▶ **About this exercise**: Would you give again, exactly, the lines running from the line with "- Clone the git repository" to the end of the data below, both included?

▶ **Data to examine**:
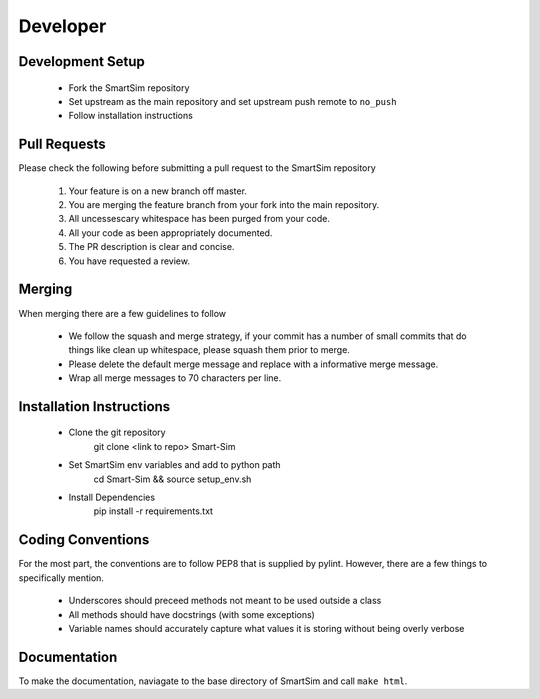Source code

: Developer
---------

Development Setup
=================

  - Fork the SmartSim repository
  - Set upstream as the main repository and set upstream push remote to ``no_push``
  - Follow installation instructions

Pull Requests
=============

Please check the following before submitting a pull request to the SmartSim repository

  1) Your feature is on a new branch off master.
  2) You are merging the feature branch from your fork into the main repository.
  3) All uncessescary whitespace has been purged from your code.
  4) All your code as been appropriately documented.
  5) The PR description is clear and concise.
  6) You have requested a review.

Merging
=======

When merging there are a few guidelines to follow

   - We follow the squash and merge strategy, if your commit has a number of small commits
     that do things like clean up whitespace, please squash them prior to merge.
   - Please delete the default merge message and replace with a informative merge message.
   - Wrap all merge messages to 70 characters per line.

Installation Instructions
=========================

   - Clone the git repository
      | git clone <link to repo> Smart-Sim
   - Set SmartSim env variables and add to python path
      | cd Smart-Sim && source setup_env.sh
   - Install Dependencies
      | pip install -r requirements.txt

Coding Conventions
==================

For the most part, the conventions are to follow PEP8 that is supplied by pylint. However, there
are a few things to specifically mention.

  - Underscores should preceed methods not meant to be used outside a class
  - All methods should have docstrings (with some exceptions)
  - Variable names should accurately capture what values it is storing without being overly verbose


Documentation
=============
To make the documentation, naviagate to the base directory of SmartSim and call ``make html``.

▶ **Output below**:
   - Clone the git repository
      | git clone <link to repo> Smart-Sim
   - Set SmartSim env variables and add to python path
      | cd Smart-Sim && source setup_env.sh
   - Install Dependencies
      | pip install -r requirements.txt

Coding Conventions
==================

For the most part, the conventions are to follow PEP8 that is supplied by pylint. However, there
are a few things to specifically mention.

  - Underscores should preceed methods not meant to be used outside a class
  - All methods should have docstrings (with some exceptions)
  - Variable names should accurately capture what values it is storing without being overly verbose


Documentation
=============
To make the documentation, naviagate to the base directory of SmartSim and call ``make html``.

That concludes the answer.